Müjde Işıl – Sinemamız açısından bereketli bir sene yaşıyoruz. En üretken ve sevilen yönetmenlerimizden Zeki Demirkubuz ve Nuri Bilge Ceylan bu sene hem fotoğraf sergileriyle hem de yeni filmleriyle hayranlarının karşısına çıktı. Zeki Demirkubuz “Yeraltı” ve sonrasında, ilk dönem filmlerinden farklı, ‘damardan’ olmayan öykülere yönelmişti. Yeni filmi “Hayat”ta eski tarzına geri dönerken üzerine biraz da iyimserlik, olumluluk ekliyor.
Filmin ilk sahnesinde Rıza ile Hicran’ın bozulmuş nişanı hakkında konuşmalara şahit oluyoruz. Rıza görücü usulü de olsa Hicran’ı sevmiş ama Hicran kendine çizilen hayat planını istemeyip İstanbul’a kaçmış. Rıza da onun peşinden büyük şehre gidiyor. İkilinin yolları bazen kesişirken bazen de başka hayatlara dahil oluyorlar.
Filmin posterinde ve konusunda Hicran’ı görüyoruz ama Demirkubuz neredeyse filmin ortalarına kadar bizi Hicran’la yüz yüze getirmiyor.
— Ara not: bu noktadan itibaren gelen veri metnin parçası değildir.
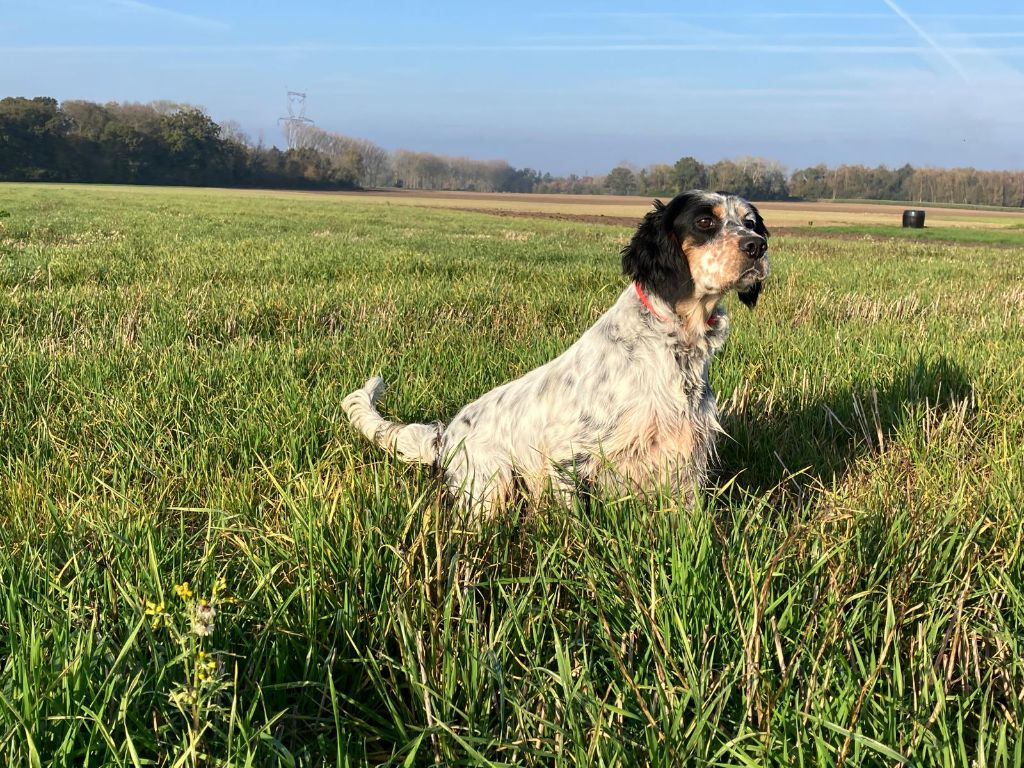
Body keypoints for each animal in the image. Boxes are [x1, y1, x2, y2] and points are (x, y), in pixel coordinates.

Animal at [344, 191, 770, 518]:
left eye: (750, 222)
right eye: (705, 222)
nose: (758, 246)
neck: (674, 339)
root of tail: (445, 436)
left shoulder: (684, 457)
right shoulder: (568, 453)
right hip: (492, 483)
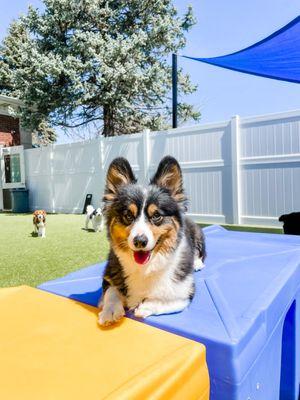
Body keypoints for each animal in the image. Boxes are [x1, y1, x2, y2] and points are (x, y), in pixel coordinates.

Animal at [97, 155, 205, 326]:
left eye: (156, 215)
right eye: (128, 215)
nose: (140, 241)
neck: (144, 268)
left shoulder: (185, 293)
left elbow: (166, 299)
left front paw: (145, 306)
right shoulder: (108, 277)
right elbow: (111, 291)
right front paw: (110, 311)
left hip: (198, 234)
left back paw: (197, 263)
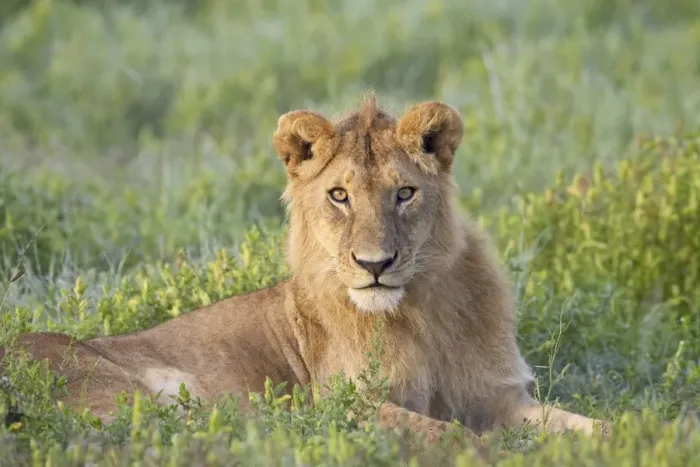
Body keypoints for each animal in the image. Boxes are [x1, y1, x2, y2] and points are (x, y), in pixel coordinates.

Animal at [1, 92, 608, 452]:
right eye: (339, 196)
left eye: (404, 193)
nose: (374, 265)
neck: (418, 311)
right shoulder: (347, 403)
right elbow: (447, 434)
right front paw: (500, 453)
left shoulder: (498, 397)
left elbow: (582, 424)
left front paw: (621, 436)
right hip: (125, 395)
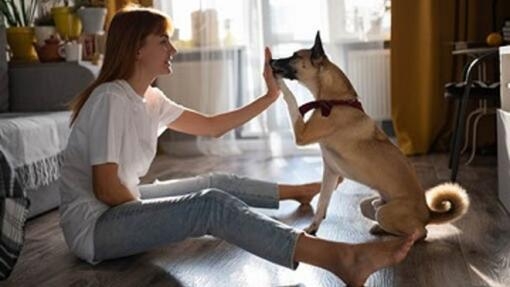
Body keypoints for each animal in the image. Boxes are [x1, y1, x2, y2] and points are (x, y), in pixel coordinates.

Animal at [270, 31, 470, 241]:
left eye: (294, 56)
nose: (271, 61)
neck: (336, 100)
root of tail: (427, 213)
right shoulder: (330, 172)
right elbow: (321, 204)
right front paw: (312, 228)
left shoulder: (302, 134)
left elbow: (291, 99)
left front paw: (277, 82)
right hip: (371, 204)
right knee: (377, 210)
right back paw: (379, 228)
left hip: (386, 213)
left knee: (420, 232)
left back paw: (398, 235)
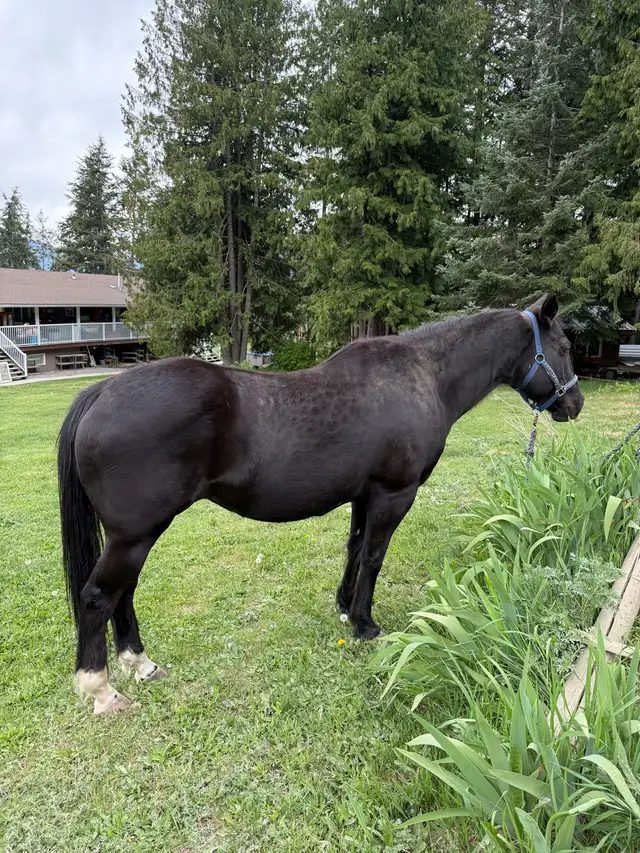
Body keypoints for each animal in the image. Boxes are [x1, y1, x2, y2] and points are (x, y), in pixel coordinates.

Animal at [58, 294, 583, 713]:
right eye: (564, 346)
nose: (574, 403)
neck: (424, 376)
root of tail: (105, 389)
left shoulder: (365, 495)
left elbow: (354, 549)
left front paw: (345, 607)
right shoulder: (395, 493)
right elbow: (374, 555)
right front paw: (366, 625)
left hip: (135, 535)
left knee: (123, 593)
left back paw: (140, 663)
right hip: (135, 534)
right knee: (99, 596)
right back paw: (101, 689)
Dolayısıyla “Masumiyet” ve “Kader”deki Uğur’un fiziki ve mental baskınlığı “Hayat”ta bir nevi hayalet izleğine dönüşüyor. Herkes Hicran’dan bahsediyor ama vesikalık bir foto hariç onu sakınıyor Demirkubuz. Öyle ki filmin kahramanı Rıza oluyor bir bakıma.
Kaotik bir toplumsal özet
Hikâye açıldıkça filmin kahramanları ikiye bölünüyor. “Aşk köpekliktir” diyen erkekler ve onların fetişleştirdiği Hicran… “Masumiyet” ve “Kader”deki gibi… Ama o filmlerde Uğur’un kendini var etme alanı daha geniş ve derinlikliyken “Hayat”ta Hicran’ın varlığı gizli özneye dönüşüyor. Film boyunca ismiyle, yüzüyle var oluyor ama çevresindeki erkeklerin varlığı, istekleri, beklentileri belirleyici.
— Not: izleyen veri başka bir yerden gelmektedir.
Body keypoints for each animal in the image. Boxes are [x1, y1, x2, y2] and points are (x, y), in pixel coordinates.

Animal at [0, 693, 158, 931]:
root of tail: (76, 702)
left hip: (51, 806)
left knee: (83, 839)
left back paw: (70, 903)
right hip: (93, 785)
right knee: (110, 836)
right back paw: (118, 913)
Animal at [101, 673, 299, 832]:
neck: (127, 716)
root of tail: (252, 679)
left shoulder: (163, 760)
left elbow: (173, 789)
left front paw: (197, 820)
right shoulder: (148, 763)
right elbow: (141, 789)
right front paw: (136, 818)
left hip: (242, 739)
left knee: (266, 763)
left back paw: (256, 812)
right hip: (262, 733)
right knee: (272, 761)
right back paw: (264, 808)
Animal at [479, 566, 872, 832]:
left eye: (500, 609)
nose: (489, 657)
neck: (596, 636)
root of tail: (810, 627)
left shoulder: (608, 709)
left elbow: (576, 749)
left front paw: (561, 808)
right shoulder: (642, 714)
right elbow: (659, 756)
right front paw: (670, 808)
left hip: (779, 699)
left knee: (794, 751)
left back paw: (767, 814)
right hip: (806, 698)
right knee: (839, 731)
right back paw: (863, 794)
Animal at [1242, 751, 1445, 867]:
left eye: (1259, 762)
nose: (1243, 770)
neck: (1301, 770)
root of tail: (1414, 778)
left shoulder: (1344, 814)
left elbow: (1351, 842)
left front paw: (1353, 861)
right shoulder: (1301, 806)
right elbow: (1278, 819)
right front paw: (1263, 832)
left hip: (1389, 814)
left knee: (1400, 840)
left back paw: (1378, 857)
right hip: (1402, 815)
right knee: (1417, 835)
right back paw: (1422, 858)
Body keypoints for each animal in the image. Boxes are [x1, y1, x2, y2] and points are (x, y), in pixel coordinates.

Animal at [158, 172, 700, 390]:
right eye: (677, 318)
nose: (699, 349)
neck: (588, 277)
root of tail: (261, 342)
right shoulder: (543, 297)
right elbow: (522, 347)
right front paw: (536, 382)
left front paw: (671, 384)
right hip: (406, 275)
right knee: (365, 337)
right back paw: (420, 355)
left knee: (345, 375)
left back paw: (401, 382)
“Masumiyet” ve “Kader”de de etkin olan bu yaklaşım Demirkubuz sineması ile kurduğunuz bağa göre yorum farkı oluşturuyor. Erkek egemen bakış açısıyla baktığımızda erkeklerin hâkim olduğu, kendini kadın üzerinden tanımladığı, kadının erkeklerin felaketi olduğu bir dünya…
Hicran’ın kendisini istemeyen, despot babasını daha çok severken vefakâr annesini pısırık olarak nitelemesi, bunun örneklerinden biri. Karşı açıdan baktığımızda ise kadının erkekler tarafından hapsedildiği, kısıtlandığı, özgürlük alanının bırakılmadığı kaotik bir toplumsal özet…
Her iki açıdan da bakıldığında Demirkubuz bu erkek egemen dünyayı erkek haykırışlarıyla, kadının varlığını hem neden hem de sonuç olarak kodlayan yaklaşımıyla ilk dönem filmlerinin yoluna geri dönmüş görünüyor. Kader ve yazgı kavramlarına yaklaşımında da devamlılık söz konusu. Hicran ve Rıza’nın ortak rüyaları görmeleri, iki gencin ailelerinin kendileri için hazırladığı plana doğru akışları, Demirkubuz sineması için çok tanıdık. Peki yeni filmde hiç farklılık yok mu? Var, hem de kritik bir değişim var. Her ne kadar kader ve yazgıya teslimiyet olsa da daha aydınlık ve iyimser bir bakışı var yönetmenin. “Bu ülkeye ve bu hayata dair hiçbir şeyin, hiçbir zaman benim dilediğim gibi olmayacağını biliyor, artık bundan acı duymuyorum” mottosunu “Hayat”ta yumuşatmış sanki. Belki de kadere yaslansan da dirensen de her yol aynı yazgıya çıkıyor diye de okumak mümkün finali ama iyimserlik tonunu hissetmemek de imkânsız. Brad Pitt’li espriyi de unutmayalım tabii.
Miray Daner, Hicran karakterine hem direnişçi hem de femme fatale’ımsı bir yorum getirirken Burak Dakak ise simasının mülayimliğini Rıza karakteri ile bütünleştiriyor. Cem Davran’ın başarıyla canlandırdığı Öğretmen Orhan karakteri de Hicran ve Rıza kadar akılda kalıcı.